BEGIN Supplied material
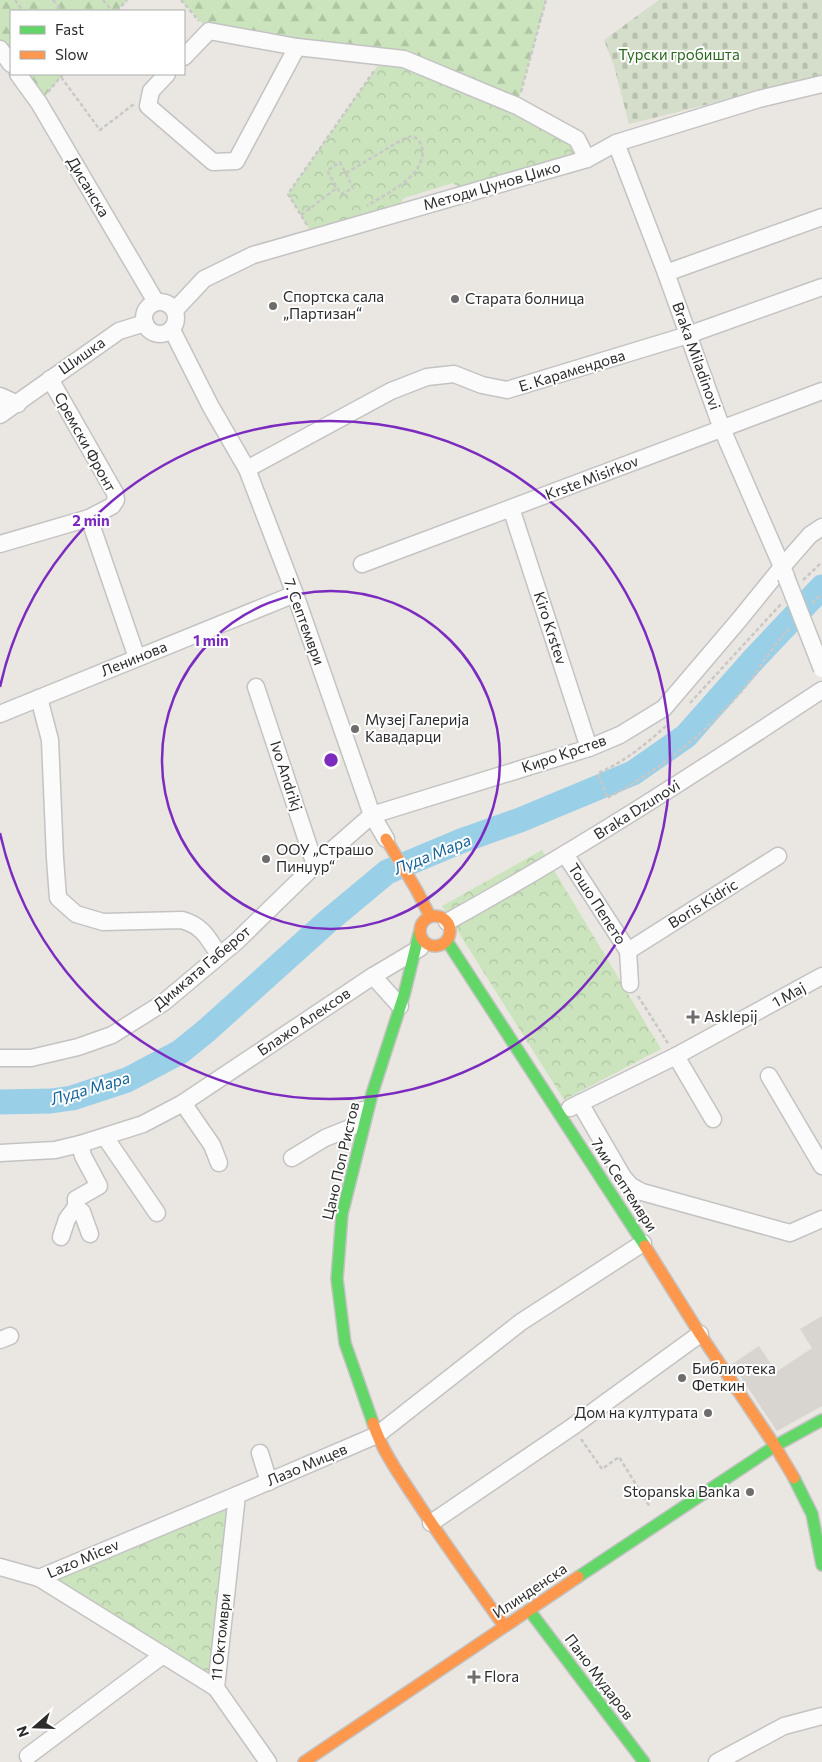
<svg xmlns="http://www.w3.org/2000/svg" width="822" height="1762" font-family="Commissioner,sans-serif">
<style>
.forest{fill:url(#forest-firs)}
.cemetery{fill:url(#cemetery-stones)}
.park{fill:url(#park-crowns)}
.plaza{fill:#d8d5d0}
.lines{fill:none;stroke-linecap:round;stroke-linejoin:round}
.river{stroke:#9acfe8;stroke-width:25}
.street-casing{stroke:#c4c3c3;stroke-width:19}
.fast-casing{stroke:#c4c3c3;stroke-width:14}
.slow-casing{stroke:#c4c3c3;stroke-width:14}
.path{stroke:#c8c8c7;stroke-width:2.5;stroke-dasharray:4 2.5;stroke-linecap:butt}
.street{stroke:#fcfbfb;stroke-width:16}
.fast{stroke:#63d668;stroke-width:11}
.slow{stroke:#ff974d;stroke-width:11}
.street-bridge-casing{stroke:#c4c3c3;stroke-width:19;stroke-linecap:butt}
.street-bridge{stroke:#fcfbfb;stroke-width:16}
.ring{fill:none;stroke:#7b2cbf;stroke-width:2.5}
.poi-dot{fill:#6e6d6c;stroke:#fff;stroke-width:2}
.labels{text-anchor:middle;stroke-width:4;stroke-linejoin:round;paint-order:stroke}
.park-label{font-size:15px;fill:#29671e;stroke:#fff}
.street-label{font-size:15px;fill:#2c2c2c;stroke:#fff}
.poi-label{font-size:15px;fill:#2c2c2c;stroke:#fff;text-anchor:start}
.water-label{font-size:16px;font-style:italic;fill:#146399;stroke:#fff}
.centre{fill:#7b2cbf;stroke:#fff;stroke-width:2.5}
.ring-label{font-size:15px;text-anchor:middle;font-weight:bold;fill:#7b2cbf;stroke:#fff;stroke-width:4;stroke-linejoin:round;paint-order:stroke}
</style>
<defs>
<pattern id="forest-firs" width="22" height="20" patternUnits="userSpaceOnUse" patternTransform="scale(1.25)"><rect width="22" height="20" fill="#cbe4bd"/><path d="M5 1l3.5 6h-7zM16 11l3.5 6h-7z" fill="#aec4a3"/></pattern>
<pattern id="cemetery-stones" width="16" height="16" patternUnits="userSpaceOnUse" patternTransform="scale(1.25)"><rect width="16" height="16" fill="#d5deca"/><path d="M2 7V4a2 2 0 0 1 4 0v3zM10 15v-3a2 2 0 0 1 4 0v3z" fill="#b7bfae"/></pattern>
<pattern id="park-crowns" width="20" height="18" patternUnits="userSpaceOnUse" patternTransform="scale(1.25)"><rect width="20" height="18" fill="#cbe4bd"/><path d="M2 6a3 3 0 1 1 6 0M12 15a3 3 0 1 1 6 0" fill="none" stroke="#aec4a3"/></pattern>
</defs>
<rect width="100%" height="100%" fill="#eae7e2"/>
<g class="forest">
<path d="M0 0H127L117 11H11V64L0 49Z"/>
<path d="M181 0H546L517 106 404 59 209 31Z"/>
<path d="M18 74H63L39 103Z"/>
</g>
<path class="cemetery" d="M659 0H822V76L629 124 614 66 604 40Z"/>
<g class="park">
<path d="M384 57 577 139 587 159 467 194 453 183 404 198 393 215 314 237 288 194Z"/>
<path d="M542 850 661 1049 564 1100 442 906Z"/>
<path d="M237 1495 216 1688 39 1578Z"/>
</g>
<path class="plaza" d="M822 1316V1406L777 1431 732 1364 759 1346 776 1372 812 1348 800 1329Z"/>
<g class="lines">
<path class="river" d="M0 1102 51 1101 72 1098 127 1080 180 1052 206 1031 327 922 387 872 461 841 520 820 633 773 686 736 754 659 822 587"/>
<defs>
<g id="street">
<path d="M0 49 11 64"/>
<path d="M184 57 209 31 297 47 404 59 517 106 577 139 587 159"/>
<path d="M18 74 39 103 156 302"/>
<path d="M167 74 151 91 148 106 213 162 236 161 297 47"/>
<path d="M616 143 666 273 722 429 786 576"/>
<path d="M666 273 822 217"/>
<circle cx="160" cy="318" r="16"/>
<path d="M175 310 204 279 253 255 587 159 616 143 759 99 822 84"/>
<path d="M172 330 211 407 247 469 295 594 372 815 386 839"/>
<path d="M0 396 18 404"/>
<path d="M0 415 119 331 145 323"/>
<path d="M247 469 391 391 427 377 454 374 482 385 507 390 688 335 822 287"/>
<path d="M511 508 589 748"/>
<path d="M89 518 137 658"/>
<path d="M0 544 89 518 112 506 116 500 115 493 50 379"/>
<path d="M362 564 822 391"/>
<path d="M256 687 315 865"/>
<path d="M39 698 50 740 55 858 58 898 76 914 103 922 182 920C203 926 208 938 219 955"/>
<path d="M0 714 295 594"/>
<path d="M565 854 628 951 630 984"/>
<path d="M447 922C576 851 699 771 822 690"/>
<path d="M628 951 778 856"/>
<path d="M373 976 400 1006"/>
<path d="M676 1056 713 1119"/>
<path d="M0 1058H31L78 1047 112 1035 163 1003 237 941 315 865 372 815 589 748 620 735 664 708 739 620 782 567 810 535 822 527"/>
<path d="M769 1076 822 1166"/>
<path d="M183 1103 212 1145 219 1163"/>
<path d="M580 1103 623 1177 631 1186 642 1192 790 1233 822 1219"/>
<path d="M570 1108 676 1056 822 976"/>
<path d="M105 1137 157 1213"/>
<path d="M0 1153 55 1150 80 1144 143 1124 183 1103 373 976 420 948"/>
<path d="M292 1158 325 1138 350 1128 356 1122 363 1110"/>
<path d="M76 1207 82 1212 90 1234"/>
<path d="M61 1237 67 1219 76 1207V1199L99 1186 83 1156 80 1144"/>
<path d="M0 1340 10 1336"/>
<path d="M260 1453 269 1482"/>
<path d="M237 1495 216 1688 268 1762"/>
<path d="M431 1523 572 1427 700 1334"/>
<path d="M0 1567 39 1578 216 1688"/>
<path d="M39 1578 237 1495 377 1435 521 1322 643 1243"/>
<path d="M28 1756 163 1655"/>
<path d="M717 1762 784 1726 822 1716"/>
</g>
<g id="fast">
<path d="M447 941 645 1246"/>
<path d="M373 1423 345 1343 337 1279 342 1214 372 1094 404 995 419 934"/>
<path d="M794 1478 812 1514 822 1565"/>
<path d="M578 1577 775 1446 822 1420"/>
<path d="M529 1610 644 1762"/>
</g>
<g id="slow">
<path d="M386 839 416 889 430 916"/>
<circle cx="435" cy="931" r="15"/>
<path d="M645 1246 700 1334 775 1446 794 1478"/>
<path d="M373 1423C382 1451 400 1476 416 1500 444 1543 474 1584 504 1626"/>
<path d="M304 1762 578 1577"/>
</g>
</defs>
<use href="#street" class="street-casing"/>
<use href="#fast" class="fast-casing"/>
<use href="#slow" class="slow-casing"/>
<g class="path">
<path d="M15 0 23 11"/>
<path d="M53 0 63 11"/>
<path d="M103 0 112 11"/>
<path d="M181 0 199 21"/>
<path d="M117 11 127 0"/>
<path d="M61 77 100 130 134 104"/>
<path d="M48 92 63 74"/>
<path d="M521 92 546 0"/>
<path d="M340 162 353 188 341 194 327 171Z"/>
<path d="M346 173 405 138 413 136C430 146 422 167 409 178 397 189 381 197 367 206"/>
<path d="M301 215 337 188"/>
<path d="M307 225 288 194 374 71"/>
<path d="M803 580 822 562"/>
<path d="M812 603 822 594"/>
<path d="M690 703 781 604"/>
<path d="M666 726C646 744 623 763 598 773L607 798C661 770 707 732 746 686 761 667 773 645 790 628"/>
<path d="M638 996 669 1045"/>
<path d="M581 1439 602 1469 619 1457 650 1507"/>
</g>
<use href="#street" class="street"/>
<use href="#fast" class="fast"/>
<use href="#slow" class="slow"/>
<defs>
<path id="street-bridge" d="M786 577 822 669"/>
</defs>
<use href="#street-bridge" class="street-bridge-casing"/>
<use href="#street-bridge" class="street-bridge"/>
</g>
<g class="ring">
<circle cx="331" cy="760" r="169"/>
<path d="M0 687A339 339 0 1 1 0 833"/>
</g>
<g class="poi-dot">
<circle cx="455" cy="299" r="5"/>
<circle cx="273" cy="306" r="5"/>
<circle cx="355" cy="729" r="5"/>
<circle cx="266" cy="859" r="5"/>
<path d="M690.5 1009.5h5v5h5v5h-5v5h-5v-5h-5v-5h5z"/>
<circle cx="682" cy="1378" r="5"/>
<circle cx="708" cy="1413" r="5"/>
<circle cx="750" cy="1492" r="5"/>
<path d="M471.5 1669.5h5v5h5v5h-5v5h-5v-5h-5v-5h5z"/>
</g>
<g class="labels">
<g class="park-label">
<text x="679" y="60">Турски гробишта</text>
</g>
<g class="street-label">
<text transform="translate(492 186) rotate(-16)" y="5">Методи Џунов Џико</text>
<text transform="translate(88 187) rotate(59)" y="5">Дисанска</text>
<text transform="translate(82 356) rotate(-35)" y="5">Шишка</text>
<text transform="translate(696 356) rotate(70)" y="5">Braka Miladinovi</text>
<text transform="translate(572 371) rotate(-17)" y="5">Е. Карамендова</text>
<text transform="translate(85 442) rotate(61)" y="5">Сремски Фронт</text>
<text transform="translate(592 478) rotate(-21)" y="5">Krste Misirkov</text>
<text transform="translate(304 622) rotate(70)" y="5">7. Септември</text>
<text transform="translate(550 628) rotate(72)" y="5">Kiro Krstev</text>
<text transform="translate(134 659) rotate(-22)" y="5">Ленинова</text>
<text transform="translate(564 754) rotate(-19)" y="5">Киро Крстев</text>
<text transform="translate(286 776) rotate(72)" y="5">Ivo Andrikj</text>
<text transform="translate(637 810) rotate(-32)" y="5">Braka Dzunovi</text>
<text transform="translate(597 904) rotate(57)" y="5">Тошо Пепето</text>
<text transform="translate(703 904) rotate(-32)" y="5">Boris Kidric</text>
<text transform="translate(202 968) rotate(-40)" y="5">Димката Габерот</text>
<text transform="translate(789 995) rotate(-29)" y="5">1 Maj</text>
<text transform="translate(304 1022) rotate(-34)" y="5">Блажо Алексов</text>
<text transform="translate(341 1161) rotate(-77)" y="5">Цано Поп Ристов</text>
<text transform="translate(624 1185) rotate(57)" y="5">7ми Септември</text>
<text transform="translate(307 1465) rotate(-23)" y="5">Лазо Мицев</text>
<text transform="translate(83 1559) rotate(-23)" y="5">Lazo Micev</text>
<text transform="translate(530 1591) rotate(-34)" y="5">Илинденска</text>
<text transform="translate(221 1637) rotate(-84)" y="5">11 Октомври</text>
<text transform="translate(599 1677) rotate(53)" y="5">Пано Мударов</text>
</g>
<g class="poi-label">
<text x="283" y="302">Спортска сала<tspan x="283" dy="17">„Партизан“</tspan></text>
<text x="465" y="304">Старата болница</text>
<text x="365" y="725">Музеј Галерија<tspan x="365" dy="17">Кавадарци</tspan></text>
<text x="276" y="855">ООУ „Страшо<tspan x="276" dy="17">Пинџур“</tspan></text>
<text x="704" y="1022">Asklepij</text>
<text x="692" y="1374">Библиотека<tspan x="692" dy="17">Феткин</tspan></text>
<text x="698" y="1418" text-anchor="end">Дом на културата</text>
<text x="740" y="1497" text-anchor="end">Stopanska Banka</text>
<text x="484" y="1682">Flora</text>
</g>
<g class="water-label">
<text transform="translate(432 854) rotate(-22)" y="6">Луда Мара</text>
<text transform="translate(90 1088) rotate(-16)" y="6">Луда Мара</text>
</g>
</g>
<circle cx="331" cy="760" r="8" class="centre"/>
<g class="ring-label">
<text x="91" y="526">2 min</text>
<text x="211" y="646">1 min</text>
</g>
<rect x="10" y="10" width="175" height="65" fill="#ffffff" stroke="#ababab"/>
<rect x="20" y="26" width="25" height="8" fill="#63d668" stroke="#ababab"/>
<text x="55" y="35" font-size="15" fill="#2c2c2c">Fast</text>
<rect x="20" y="51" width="25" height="8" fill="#ff974d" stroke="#ababab"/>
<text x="55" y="60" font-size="15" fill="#2c2c2c">Slow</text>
<g transform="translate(35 1727) rotate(250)" stroke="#ffffff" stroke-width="4" paint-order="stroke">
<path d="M0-4L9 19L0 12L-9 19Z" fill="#2c2c2c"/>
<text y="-8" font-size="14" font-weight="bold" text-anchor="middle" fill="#2c2c2c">N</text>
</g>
</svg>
END Supplied material
Where does the string "labels" appear in the records? Copy every line that holds it.

→ **Exercise result**
.labels{text-anchor:middle;stroke-width:4;stroke-linejoin:round;paint-order:stroke}
<g class="labels">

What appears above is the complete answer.